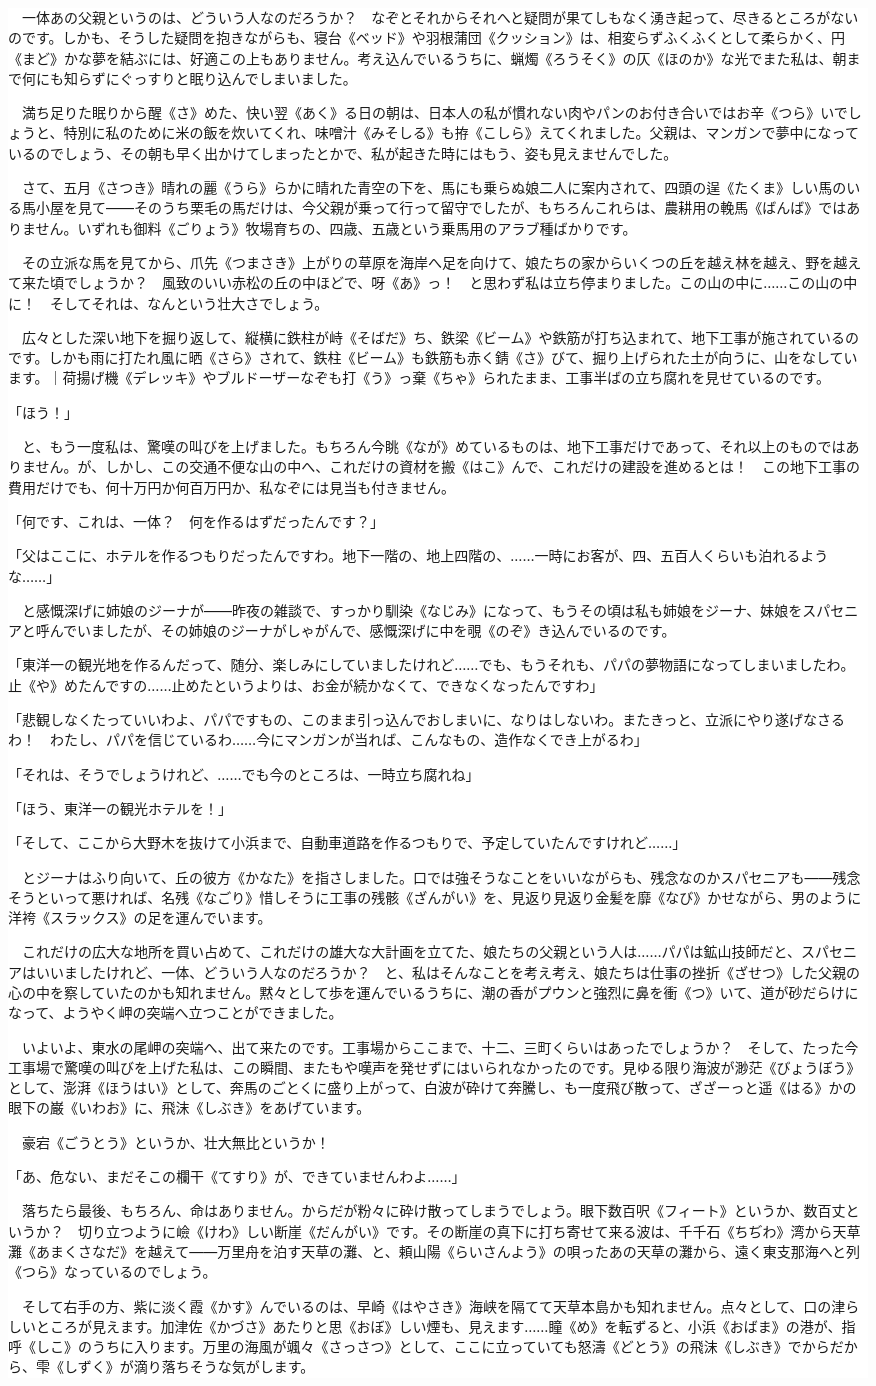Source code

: 　一体あの父親というのは、どういう人なのだろうか？　なぞとそれからそれへと疑問が果てしもなく湧き起って、尽きるところがないのです。しかも、そうした疑問を抱きながらも、寝台《ベッド》や羽根蒲団《クッション》は、相変らずふくふくとして柔らかく、円《まど》かな夢を結ぶには、好適この上もありません。考え込んでいるうちに、蝋燭《ろうそく》の仄《ほのか》な光でまた私は、朝まで何にも知らずにぐっすりと眠り込んでしまいました。

　満ち足りた眠りから醒《さ》めた、快い翌《あく》る日の朝は、日本人の私が慣れない肉やパンのお付き合いではお辛《つら》いでしょうと、特別に私のために米の飯を炊いてくれ、味噌汁《みそしる》も拵《こしら》えてくれました。父親は、マンガンで夢中になっているのでしょう、その朝も早く出かけてしまったとかで、私が起きた時にはもう、姿も見えませんでした。

　さて、五月《さつき》晴れの麗《うら》らかに晴れた青空の下を、馬にも乗らぬ娘二人に案内されて、四頭の逞《たくま》しい馬のいる馬小屋を見て――そのうち栗毛の馬だけは、今父親が乗って行って留守でしたが、もちろんこれらは、農耕用の輓馬《ばんば》ではありません。いずれも御料《ごりょう》牧場育ちの、四歳、五歳という乗馬用のアラブ種ばかりです。

　その立派な馬を見てから、爪先《つまさき》上がりの草原を海岸へ足を向けて、娘たちの家からいくつの丘を越え林を越え、野を越えて来た頃でしょうか？　風致のいい赤松の丘の中ほどで、呀《あ》っ！　と思わず私は立ち停まりました。この山の中に……この山の中に！　そしてそれは、なんという壮大さでしょう。

　広々とした深い地下を掘り返して、縦横に鉄柱が峙《そばだ》ち、鉄梁《ビーム》や鉄筋が打ち込まれて、地下工事が施されているのです。しかも雨に打たれ風に晒《さら》されて、鉄柱《ビーム》も鉄筋も赤く錆《さ》びて、掘り上げられた土が向うに、山をなしています。｜荷揚げ機《デレッキ》やブルドーザーなぞも打《う》っ棄《ちゃ》られたまま、工事半ばの立ち腐れを見せているのです。

「ほう！」

　と、もう一度私は、驚嘆の叫びを上げました。もちろん今眺《なが》めているものは、地下工事だけであって、それ以上のものではありません。が、しかし、この交通不便な山の中へ、これだけの資材を搬《はこ》んで、これだけの建設を進めるとは！　この地下工事の費用だけでも、何十万円か何百万円か、私なぞには見当も付きません。

「何です、これは、一体？　何を作るはずだったんです？」

「父はここに、ホテルを作るつもりだったんですわ。地下一階の、地上四階の、……一時にお客が、四、五百人くらいも泊れるような……」

　と感慨深げに姉娘のジーナが――昨夜の雑談で、すっかり馴染《なじみ》になって、もうその頃は私も姉娘をジーナ、妹娘をスパセニアと呼んでいましたが、その姉娘のジーナがしゃがんで、感慨深げに中を覗《のぞ》き込んでいるのです。

「東洋一の観光地を作るんだって、随分、楽しみにしていましたけれど……でも、もうそれも、パパの夢物語になってしまいましたわ。止《や》めたんですの……止めたというよりは、お金が続かなくて、できなくなったんですわ」

「悲観しなくたっていいわよ、パパですもの、このまま引っ込んでおしまいに、なりはしないわ。またきっと、立派にやり遂げなさるわ！　わたし、パパを信じているわ……今にマンガンが当れば、こんなもの、造作なくでき上がるわ」

「それは、そうでしょうけれど、……でも今のところは、一時立ち腐れね」

「ほう、東洋一の観光ホテルを！」

「そして、ここから大野木を抜けて小浜まで、自動車道路を作るつもりで、予定していたんですけれど……」

　とジーナはふり向いて、丘の彼方《かなた》を指さしました。口では強そうなことをいいながらも、残念なのかスパセニアも――残念そうといって悪ければ、名残《なごり》惜しそうに工事の残骸《ざんがい》を、見返り見返り金髪を靡《なび》かせながら、男のように洋袴《スラックス》の足を運んでいます。

　これだけの広大な地所を買い占めて、これだけの雄大な大計画を立てた、娘たちの父親という人は……パパは鉱山技師だと、スパセニアはいいましたけれど、一体、どういう人なのだろうか？　と、私はそんなことを考え考え、娘たちは仕事の挫折《ざせつ》した父親の心の中を察していたのかも知れません。黙々として歩を運んでいるうちに、潮の香がプウンと強烈に鼻を衝《つ》いて、道が砂だらけになって、ようやく岬の突端へ立つことができました。

　いよいよ、東水の尾岬の突端へ、出て来たのです。工事場からここまで、十二、三町くらいはあったでしょうか？　そして、たった今工事場で驚嘆の叫びを上げた私は、この瞬間、またもや嘆声を発せずにはいられなかったのです。見ゆる限り海波が渺茫《びょうぼう》として、澎湃《ほうはい》として、奔馬のごとくに盛り上がって、白波が砕けて奔騰し、も一度飛び散って、ざざーっと遥《はる》かの眼下の巌《いわお》に、飛沫《しぶき》をあげています。

　豪宕《ごうとう》というか、壮大無比というか！

「あ、危ない、まだそこの欄干《てすり》が、できていませんわよ……」

　落ちたら最後、もちろん、命はありません。からだが粉々に砕け散ってしまうでしょう。眼下数百呎《フィート》というか、数百丈というか？　切り立つように嶮《けわ》しい断崖《だんがい》です。その断崖の真下に打ち寄せて来る波は、千千石《ちぢわ》湾から天草灘《あまくさなだ》を越えて――万里舟を泊す天草の灘、と、頼山陽《らいさんよう》の唄ったあの天草の灘から、遠く東支那海へと列《つら》なっているのでしょう。

　そして右手の方、紫に淡く霞《かす》んでいるのは、早崎《はやさき》海峡を隔てて天草本島かも知れません。点々として、口の津らしいところが見えます。加津佐《かづさ》あたりと思《おぼ》しい煙も、見えます……瞳《め》を転ずると、小浜《おばま》の港が、指呼《しこ》のうちに入ります。万里の海風が颯々《さっさつ》として、ここに立っていても怒濤《どとう》の飛沫《しぶき》でからだから、雫《しずく》が滴り落ちそうな気がします。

------------------------------------------------------------------------

● About this exercise
Reproduce all of the material above word for word, omitting the picture.

● Finished exercise
Source code

: 　一体あの父親というのは、どういう人なのだろうか？　なぞとそれからそれへと疑問が果てしもなく湧き起って、尽きるところがないのです。しかも、そうした疑問を抱きながらも、寝台《ベッド》や羽根蒲団《クッション》は、相変らずふくふくとして柔らかく、円《まど》かな夢を結ぶには、好適この上もありません。考え込んでいるうちに、蝋燭《ろうそく》の仄《ほのか》な光でまた私は、朝まで何にも知らずにぐっすりと眠り込んでしまいました。

　満ち足りた眠りから醒《さ》めた、快い翌《あく》る日の朝は、日本人の私が慣れない肉やパンのお付き合いではお辛《つら》いでしょうと、特別に私のために米の飯を炊いてくれ、味噌汁《みそしる》も拵《こしら》えてくれました。父親は、マンガンで夢中になっているのでしょう、その朝も早く出かけてしまったとかで、私が起きた時にはもう、姿も見えませんでした。

　さて、五月《さつき》晴れの麗《うら》らかに晴れた青空の下を、馬にも乗らぬ娘二人に案内されて、四頭の逞《たくま》しい馬のいる馬小屋を見て――そのうち栗毛の馬だけは、今父親が乗って行って留守でしたが、もちろんこれらは、農耕用の輓馬《ばんば》ではありません。いずれも御料《ごりょう》牧場育ちの、四歳、五歳という乗馬用のアラブ種ばかりです。

　その立派な馬を見てから、爪先《つまさき》上がりの草原を海岸へ足を向けて、娘たちの家からいくつの丘を越え林を越え、野を越えて来た頃でしょうか？　風致のいい赤松の丘の中ほどで、呀《あ》っ！　と思わず私は立ち停まりました。この山の中に……この山の中に！　そしてそれは、なんという壮大さでしょう。

　広々とした深い地下を掘り返して、縦横に鉄柱が峙《そばだ》ち、鉄梁《ビーム》や鉄筋が打ち込まれて、地下工事が施されているのです。しかも雨に打たれ風に晒《さら》されて、鉄柱《ビーム》も鉄筋も赤く錆《さ》びて、掘り上げられた土が向うに、山をなしています。｜荷揚げ機《デレッキ》やブルドーザーなぞも打《う》っ棄《ちゃ》られたまま、工事半ばの立ち腐れを見せているのです。

「ほう！」

　と、もう一度私は、驚嘆の叫びを上げました。もちろん今眺《なが》めているものは、地下工事だけであって、それ以上のものではありません。が、しかし、この交通不便な山の中へ、これだけの資材を搬《はこ》んで、これだけの建設を進めるとは！　この地下工事の費用だけでも、何十万円か何百万円か、私なぞには見当も付きません。

「何です、これは、一体？　何を作るはずだったんです？」

「父はここに、ホテルを作るつもりだったんですわ。地下一階の、地上四階の、……一時にお客が、四、五百人くらいも泊れるような……」

　と感慨深げに姉娘のジーナが――昨夜の雑談で、すっかり馴染《なじみ》になって、もうその頃は私も姉娘をジーナ、妹娘をスパセニアと呼んでいましたが、その姉娘のジーナがしゃがんで、感慨深げに中を覗《のぞ》き込んでいるのです。

「東洋一の観光地を作るんだって、随分、楽しみにしていましたけれど……でも、もうそれも、パパの夢物語になってしまいましたわ。止《や》めたんですの……止めたというよりは、お金が続かなくて、できなくなったんですわ」

「悲観しなくたっていいわよ、パパですもの、このまま引っ込んでおしまいに、なりはしないわ。またきっと、立派にやり遂げなさるわ！　わたし、パパを信じているわ……今にマンガンが当れば、こんなもの、造作なくでき上がるわ」

「それは、そうでしょうけれど、……でも今のところは、一時立ち腐れね」

「ほう、東洋一の観光ホテルを！」

「そして、ここから大野木を抜けて小浜まで、自動車道路を作るつもりで、予定していたんですけれど……」

　とジーナはふり向いて、丘の彼方《かなた》を指さしました。口では強そうなことをいいながらも、残念なのかスパセニアも――残念そうといって悪ければ、名残《なごり》惜しそうに工事の残骸《ざんがい》を、見返り見返り金髪を靡《なび》かせながら、男のように洋袴《スラックス》の足を運んでいます。

　これだけの広大な地所を買い占めて、これだけの雄大な大計画を立てた、娘たちの父親という人は……パパは鉱山技師だと、スパセニアはいいましたけれど、一体、どういう人なのだろうか？　と、私はそんなことを考え考え、娘たちは仕事の挫折《ざせつ》した父親の心の中を察していたのかも知れません。黙々として歩を運んでいるうちに、潮の香がプウンと強烈に鼻を衝《つ》いて、道が砂だらけになって、ようやく岬の突端へ立つことができました。

　いよいよ、東水の尾岬の突端へ、出て来たのです。工事場からここまで、十二、三町くらいはあったでしょうか？　そして、たった今工事場で驚嘆の叫びを上げた私は、この瞬間、またもや嘆声を発せずにはいられなかったのです。見ゆる限り海波が渺茫《びょうぼう》として、澎湃《ほうはい》として、奔馬のごとくに盛り上がって、白波が砕けて奔騰し、も一度飛び散って、ざざーっと遥《はる》かの眼下の巌《いわお》に、飛沫《しぶき》をあげています。

　豪宕《ごうとう》というか、壮大無比というか！

「あ、危ない、まだそこの欄干《てすり》が、できていませんわよ……」

　落ちたら最後、もちろん、命はありません。からだが粉々に砕け散ってしまうでしょう。眼下数百呎《フィート》というか、数百丈というか？　切り立つように嶮《けわ》しい断崖《だんがい》です。その断崖の真下に打ち寄せて来る波は、千千石《ちぢわ》湾から天草灘《あまくさなだ》を越えて――万里舟を泊す天草の灘、と、頼山陽《らいさんよう》の唄ったあの天草の灘から、遠く東支那海へと列《つら》なっているのでしょう。

　そして右手の方、紫に淡く霞《かす》んでいるのは、早崎《はやさき》海峡を隔てて天草本島かも知れません。点々として、口の津らしいところが見えます。加津佐《かづさ》あたりと思《おぼ》しい煙も、見えます……瞳《め》を転ずると、小浜《おばま》の港が、指呼《しこ》のうちに入ります。万里の海風が颯々《さっさつ》として、ここに立っていても怒濤《どとう》の飛沫《しぶき》でからだから、雫《しずく》が滴り落ちそうな気がします。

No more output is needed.